(Stored data entries)

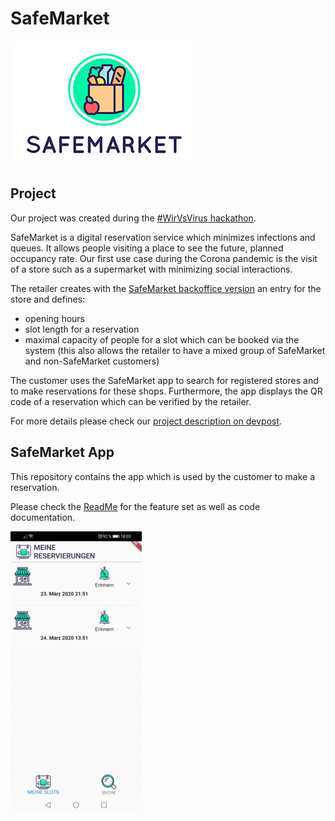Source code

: # SafeMarket

![Logo](documentation/safemarket_logo.jpg)

## Project
Our project was created during the [#WirVsVirus hackathon](https://wirvsvirushackathon.devpost.com).

SafeMarket is a digital reservation service which minimizes infections and queues. It allows people visiting a place to see the future, planned occupancy rate. Our first use case during the Corona pandemic is the visit of a store such as a supermarket with minimizing social interactions.

The retailer creates with the [SafeMarket backoffice version](https://github.com/SafeMarket-WirVsVirus/frontend-backoffice) an entry for the store and defines:
  - opening hours
  - slot length for a reservation
  - maximal capacity of people for a slot which can be booked via the system (this also allows the retailer to have a mixed group of SafeMarket and non-SafeMarket customers)

The customer uses the SafeMarket app to search for registered stores and to make reservations for these shops.
Furthermore, the app displays the QR code of a reservation which can be verified by the retailer.

For more details please check our [project description on devpost](https://devpost.com/software/17_supermarkt_status_reservation_system).

## SafeMarket App

This repository contains the app which is used by the customer to make a reservation.

Please check the [ReadMe](reservation_system_customer/README.md) for the feature set as well as code documentation.

![Demo](documentation/20200322_demo.gif)
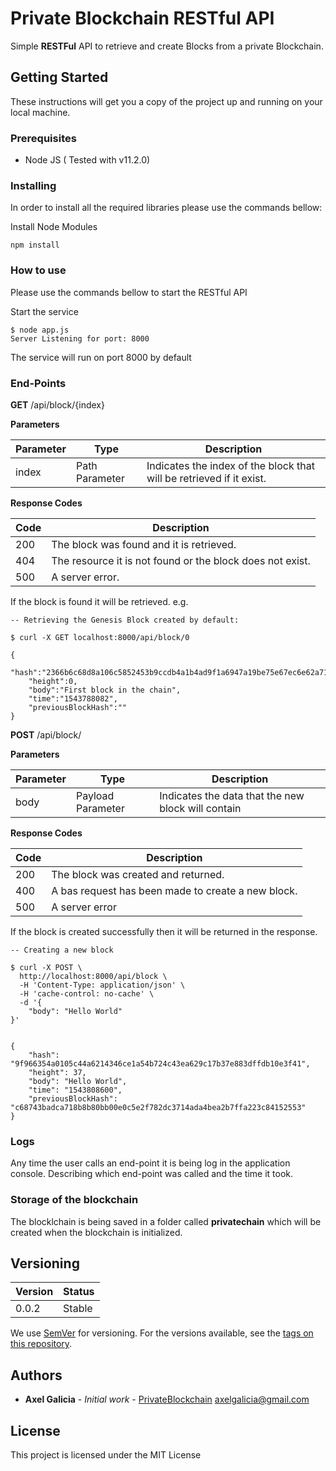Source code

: # Private Blockchain RESTful API

Simple **RESTFul** API to retrieve and create Blocks from a private Blockchain.

## Getting Started

These instructions will get you a copy of the project up and running on your local machine.

### Prerequisites

- Node JS ( Tested with v11.2.0)

### Installing

In order to install all the required libraries please use the commands bellow:

Install Node Modules

```
npm install
```

### How to use

Please use the commands bellow to start the RESTful API

Start the service

```
$ node app.js
Server Listening for port: 8000
```

The service will run on port 8000 by default

### End-Points

**GET** /api/block/{index}

**Parameters**

|  Parameter | Type   | Description 
|---|---|---|
| index  |  Path Parameter | Indicates the index of the block that will be retrieved if it exist.|

**Response Codes**


| Code | Description 
|---|---|
| 200 | The block was found and it is retrieved. |
| 404 | The resource it is not found or the block does not exist. |
| 500 | A server error. |

If the block is found it will be retrieved. e.g.


```
-- Retrieving the Genesis Block created by default:

$ curl -X GET localhost:8000/api/block/0 

{
    "hash":"2366b6c68d8a106c5852453b9ccdb4a1b4ad9f1a6947a19be75e67ec6e62a713",
    "height":0,
    "body":"First block in the chain",
    "time":"1543788082",
    "previousBlockHash":""
}
```

**POST** /api/block/

**Parameters**

|  Parameter | Type   | Description 
|---|---|---|
| body  |  Payload Parameter | Indicates the data that the new block will contain

**Response Codes**


| Code | Description
|---|---|
| 200  | The block was created and returned.
| 400 | A bas request has been made to create a new block.
| 500 | A server error

If the block is created successfully then it will be returned in the response.

```
-- Creating a new block

$ curl -X POST \
  http://localhost:8000/api/block \
  -H 'Content-Type: application/json' \
  -H 'cache-control: no-cache' \
  -d '{
	"body": "Hello World"
}'


{
    "hash": "9f966354a0105c44a6214346ce1a54b724c43ea629c17b37e883dffdb10e3f41",
    "height": 37,
    "body": "Hello World",
    "time": "1543808600",
    "previousBlockHash": "c68743badca718b8b80bb00e0c5e2f782dc3714ada4bea2b7ffa223c84152553"
}
```
### Logs

Any time the user calls an end-point it is being log in the application console. 
Describing which end-point was called and the time it took.

### Storage of the blockchain
The blocklchain is being saved in a folder called **privatechain** which will be created when the blockchain is initialized.

## Versioning

| Version | Status
|---|---|
|0.0.2| Stable

We use [SemVer](http://semver.org/) for versioning. For the versions available, see the [tags on this repository](https://github.com/axelgalicia/private-blockchain-service/tags). 

## Authors

* **Axel Galicia** - *Initial work* - [PrivateBlockchain](https://github.com/axelgalicia/blockchain-private-blockchain)
axelgalicia@gmail.com


## License

This project is licensed under the MIT License
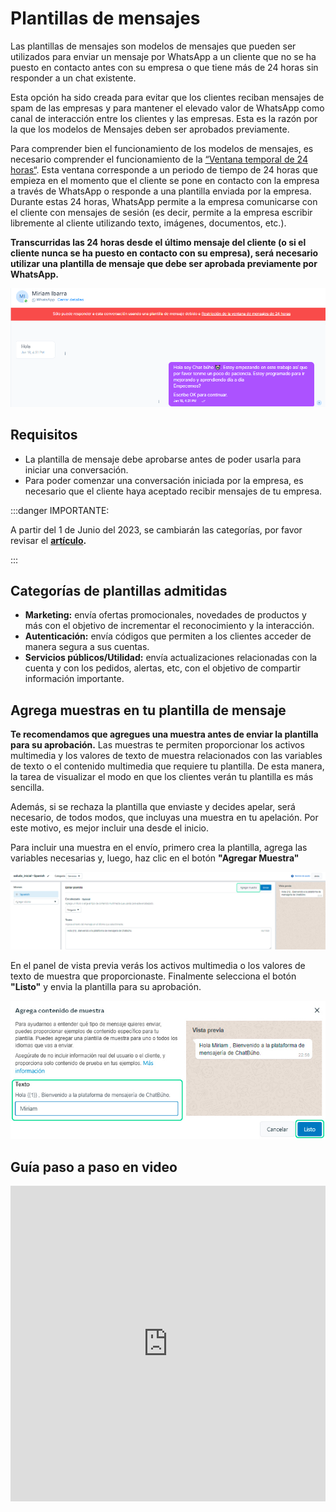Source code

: # Plantillas de mensajes
Las plantillas de mensajes son modelos de mensajes que pueden ser utilizados para enviar un mensaje por WhatsApp a un cliente que no se ha puesto en contacto antes con su empresa o que tiene más de 24 horas sin responder a un chat existente.

Esta opción ha sido creada para evitar que los clientes reciban mensajes de spam de las empresas y para mantener el elevado valor de WhatsApp como canal de interacción entre los clientes y las empresas. Esta es la razón por la que los modelos de Mensajes deben ser aprobados previamente.

Para comprender bien el funcionamiento de los modelos de mensajes, es necesario comprender el funcionamiento de la [“Ventana temporal de 24 horas“](https://www.whatsapp.com/legal/business-policy/?lang=es). Esta ventana corresponde a un periodo de tiempo de 24 horas que empieza en el momento que el cliente se pone en contacto con la empresa a través de WhatsApp o responde a una plantilla enviada por la empresa. Durante estas 24 horas, WhatsApp permite a la empresa comunicarse con el cliente con mensajes de sesión (es decir, permite a la empresa escribir libremente al cliente utilizando texto, imágenes, documentos, etc.).

**Transcurridas las 24 horas desde el último mensaje del cliente (o si el cliente nunca se ha puesto en contacto con su empresa), será necesario utilizar una plantilla de mensaje que debe ser aprobada previamente por WhatsApp.**

![Alt text](img/Plantillas-de-mensajes-01.png)

## Requisitos
* La plantilla de mensaje debe aprobarse antes de poder usarla para iniciar una conversación.
* Para poder comenzar una conversación iniciada por la empresa, es necesario que el cliente haya aceptado recibir mensajes de tu empresa.

:::danger IMPORTANTE:

A partir del 1 de Junio del 2023, se cambiarán las categorías, por favor revisar el **[artículo](../whatsapp-api-facebook/Actualizaciones-de-precios-basados%20-en-conversaciones-WhatsApp-API-a-partir-del-1-de-Abril-de-2023.md).**


:::

## Categorías de plantillas admitidas
* **Marketing:** envía ofertas promocionales, novedades de productos y más con el objetivo de incrementar el reconocimiento y la interacción.
* **Autenticación:** envía códigos que permiten a los clientes acceder de manera segura a sus cuentas.
* **Servicios públicos/Utilidad:** envía actualizaciones relacionadas con la cuenta y con los pedidos, alertas, etc, con el objetivo de compartir información importante.

## Agrega muestras en tu plantilla de mensaje
**Te recomendamos que agregues una muestra antes de enviar la plantilla para su aprobación.** Las muestras te permiten proporcionar los activos multimedia y los valores de texto de muestra relacionados con las variables de texto o el contenido multimedia que requiere tu plantilla. De esta manera, la tarea de visualizar el modo en que los clientes verán tu plantilla es más sencilla.

Además, si se rechaza la plantilla que enviaste y decides apelar, será necesario, de todos modos, que incluyas una muestra en tu apelación. Por este motivo, es mejor incluir una desde el inicio.

Para incluir una muestra en el envío, primero crea la plantilla, agrega las variables necesarias y, luego, haz clic en el botón **"Agregar Muestra"** 

![Alt text](img/Plantillas-de-mensajes-02.jpg)

En el panel de vista previa verás los activos multimedia o los valores de texto de muestra que proporcionaste. Finalmente selecciona el botón **"Listo"** y envia la plantilla para su aprobación.

![Alt text](img/Plantillas-de-mensajes-03.jpg)

## Guía paso a paso en video

<p><iframe width="100%" height="505" src="https://www.youtube.com/embed/HdmZBUs1abc" title="YouTube video player" frameborder="0" allow="accelerometer; autoplay; clipboard-write; encrypted-media; gyroscope; picture-in-picture; web-share" allowfullscreen="allowfullscreen"></iframe></p>
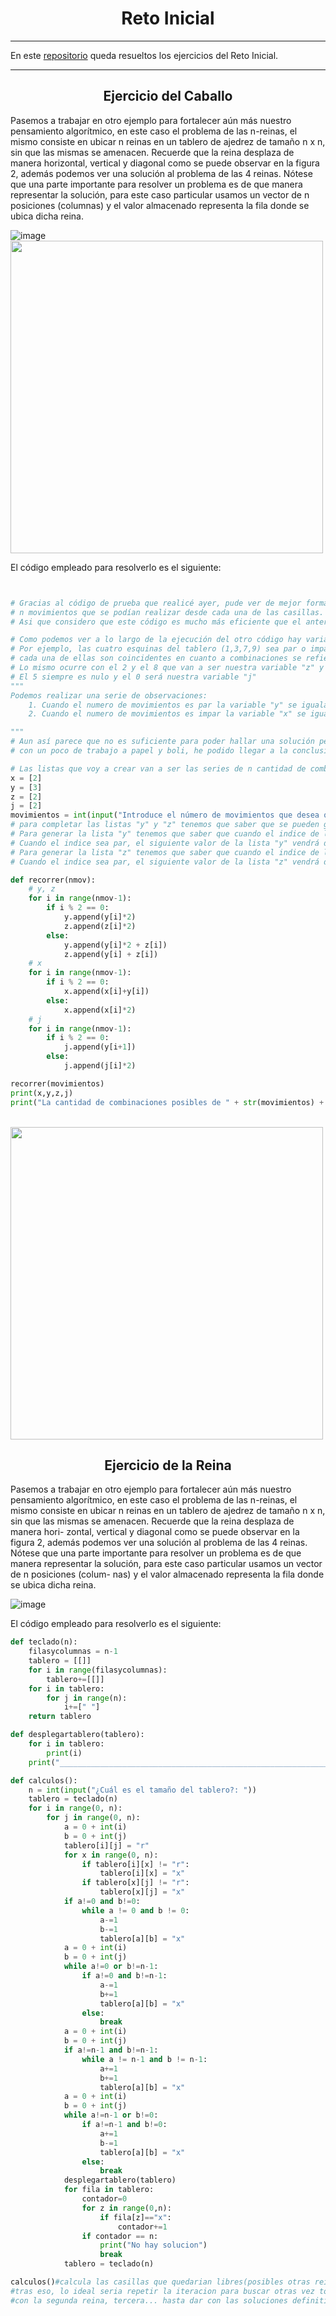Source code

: <h1 align="center">Reto Inicial</h1>

---
En este [repositorio](https://github.com/jmedina28/RetoInicial) queda resueltos los ejercicios del Reto Inicial.
***

<h2 align="center">Ejercicio del Caballo</h2>

Pasemos a trabajar en otro ejemplo para fortalecer aún más nuestro pensamiento algorítmico, en este caso el problema de las n-reinas, el mismo consiste en ubicar n reinas en un tablero de ajedrez de tamaño n x n, sin que las mismas se amenacen. Recuerde que la reina desplaza de manera horizontal, vertical y diagonal como se puede observar en la figura 2, además podemos ver una solución al problema de las 4 reinas. Nótese que una parte importante para resolver un problema es de que manera representar la solución, para este caso particular usamos un vector de n posiciones (columnas) y el valor almacenado representa la fila donde se ubica dicha reina.

![image](https://user-images.githubusercontent.com/91721855/189431913-b1c5e72c-e279-47de-b348-dc41c31146f2.png)
<br>
<img height="500" src="imagenes/1.png" />
<br>

El código empleado para resolverlo es el siguiente:

```python


# Gracias al código de prueba que realicé ayer, pude ver de mejor forma el patrón que existía en el tablero y la cantidad de 
# n movimientos que se podían realizar desde cada una de las casillas.
# Asi que considero que este código es mucho más eficiente que el anterior y que practicamente cualquiera que se pueda obtener para la resolución de este problema.

# Como podemos ver a lo largo de la ejecución del otro código hay variables que se comportan de forma parecida.
# Por ejemplo, las cuatro esquinas del tablero (1,3,7,9) sea par o impar la cantidad de movimientos que se pueden realizar desde 
# cada una de ellas son coincidentes en cuanto a combinaciones se refiere asi que podemos llamar a esa variable "x"
# Lo mismo ocurre con el 2 y el 8 que van a ser nuestra variable "z" y con el 4 y el 6 que van a ser nuestra variable "y"
# El 5 siempre es nulo y el 0 será nuestra variable "j"
"""
Podemos realizar una serie de observaciones:
    1. Cuando el numero de movimientos es par la variable "y" se iguala con la "j"
    2. Cuando el numero de movimientos es impar la variable "x" se iguala con la "z" dejando las filas 1 y 3 con los mismos valores.

"""
# Aun así parece que no es suficiente para poder hallar una solución pero combinando la la información obtenida en el código de prueba
# con un poco de trabajo a papel y boli, he podido llegar a la conclusion que vendrá dada en formato imagen después de esta solución.

# Las listas que voy a crear van a ser las series de n cantidad de combinaciones posibles para i movimientos correspondientes a cada una de las casillas del tablero.
x = [2]
y = [3]
z = [2]
j = [2]
movimientos = int(input("Introduce el número de movimientos que desea que incluya sus combinaciones: "))
# para completar las listas "y" y "z" tenemos que saber que se pueden generar cruzando datos entre ellas.
# Para generar la lista "y" tenemos que saber que cuando el indice de la lista "y" es impar, el siguiente valor de la lista "y" será el doble del anterior
# Cuando el indice sea par, el siguiente valor de la lista "y" vendrá dado por la suma del valor anterior multiplicado por 2 y el valor de la lista "z" en la misma posición.
# Para generar la lista "z" tenemos que saber que cuando el indice de la lista "z" es impar, el siguiente valor de la lista "z" será el doble del anterior
# Cuando el indice sea par, el siguiente valor de la lista "z" vendrá dado por la suma del valor anterior con el valor de la lista "y" en la misma posición.

def recorrer(nmov):
    # y, z
    for i in range(nmov-1):
        if i % 2 == 0: 
            y.append(y[i]*2)
            z.append(z[i]*2)
        else:
            y.append(y[i]*2 + z[i])
            z.append(y[i] + z[i])
    # x
    for i in range(nmov-1):
        if i % 2 == 0:
            x.append(x[i]+y[i])
        else:
            x.append(x[i]*2)
    # j
    for i in range(nmov-1):
        if i % 2 == 0:           
            j.append(y[i+1])  
        else:         
            j.append(j[i]*2)

recorrer(movimientos)
print(x,y,z,j)
print("La cantidad de combinaciones posibles de " + str(movimientos) + " es de " + str(x[-1]*4+y[-1]*2+z[-1]*2+j[-1]))
```
<br>
<img height="500" src="imagenes/IMG_2383.jpg" />
<br>

<h2 align="center">Ejercicio de la Reina</h2>

Pasemos a trabajar en otro ejemplo para fortalecer aún más nuestro pensamiento algorítmico, en este caso el problema de las n-reinas, el mismo consiste en ubicar n reinas en un tablero de ajedrez de tamaño n x n, sin que las mismas se amenacen. Recuerde que la reina desplaza de manera hori- zontal, vertical y diagonal como se puede observar en la figura 2, además podemos ver una solución al problema de las 4 reinas. Nótese que una parte importante para resolver un problema es de que manera representar la solución, para este caso particular usamos un vector de n posiciones (colum- nas) y el valor almacenado representa la fila donde se ubica dicha reina.

![image](https://user-images.githubusercontent.com/91721855/189432017-53b0d17a-ffad-40e5-b2ae-361dccce7f67.png)

El código empleado para resolverlo es el siguiente:

```python
def teclado(n):
    filasycolumnas = n-1
    tablero = [[]]
    for i in range(filasycolumnas):
        tablero+=[[]]
    for i in tablero:
        for j in range(n):
            i+=[" "]
    return tablero

def desplegartablero(tablero):
    for i in tablero:
        print(i)
    print("____________________________________________________________________")

def calculos():
    n = int(input("¿Cuál es el tamaño del tablero?: "))
    tablero = teclado(n)
    for i in range(0, n):
        for j in range(0, n):
            a = 0 + int(i)
            b = 0 + int(j)
            tablero[i][j] = "r"
            for x in range(0, n):
                if tablero[i][x] != "r":
                    tablero[i][x] = "x"
                if tablero[x][j] != "r":
                    tablero[x][j] = "x"
            if a!=0 and b!=0:
                while a != 0 and b != 0:
                    a-=1
                    b-=1
                    tablero[a][b] = "x"
            a = 0 + int(i)
            b = 0 + int(j)
            while a!=0 or b!=n-1:
                if a!=0 and b!=n-1:
                    a-=1
                    b+=1
                    tablero[a][b] = "x"
                else:
                    break
            a = 0 + int(i)
            b = 0 + int(j)
            if a!=n-1 and b!=n-1:
                while a != n-1 and b != n-1:
                    a+=1
                    b+=1
                    tablero[a][b] = "x"
            a = 0 + int(i)
            b = 0 + int(j)
            while a!=n-1 or b!=0:
                if a!=n-1 and b!=0:
                    a+=1
                    b-=1
                    tablero[a][b] = "x"
                else:
                    break
            desplegartablero(tablero)
            for fila in tablero:
                contador=0
                for z in range(0,n):
                    if fila[z]=="x":
                        contador+=1
                if contador == n:
                    print("No hay solucion")
                    break
            tablero = teclado(n)

calculos()#calcula las casillas que quedarian libres(posibles otras reinas) en un tablero nxn
#tras eso, lo ideal seria repetir la iteracion para buscar otras vez todas las posibles combinaciones
#con la segunda reina, tercera... hasta dar con las soluciones definitivas y contar cuantas hay por tablero
```
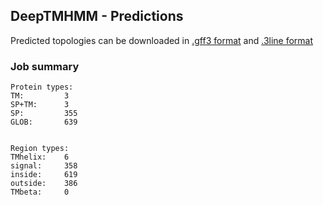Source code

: ## DeepTMHMM - Predictions
Predicted topologies can be downloaded in [.gff3 format](TMRs.gff3) and [.3line format](predicted_topologies.3line)
### Job summary
```
Protein types:
TM:			3
SP+TM:		3
SP:			355
GLOB:		639


Region types:
TMhelix:	6
signal:		358
inside:		619
outside:	386
TMbeta:		0
```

## THE TASK
In the lines above, spot each one that contains the word "mejor" and copy it.

## PROBLEM SOLUTION
Además, si se rechaza la plantilla que enviaste y decides apelar, será necesario, de todos modos, que incluyas una muestra en tu apelación. Por este motivo, es mejor incluir una desde el inicio.
# Gracias al código de prueba que realicé ayer, pude ver de mejor forma el patrón que existía en el tablero y la cantidad de 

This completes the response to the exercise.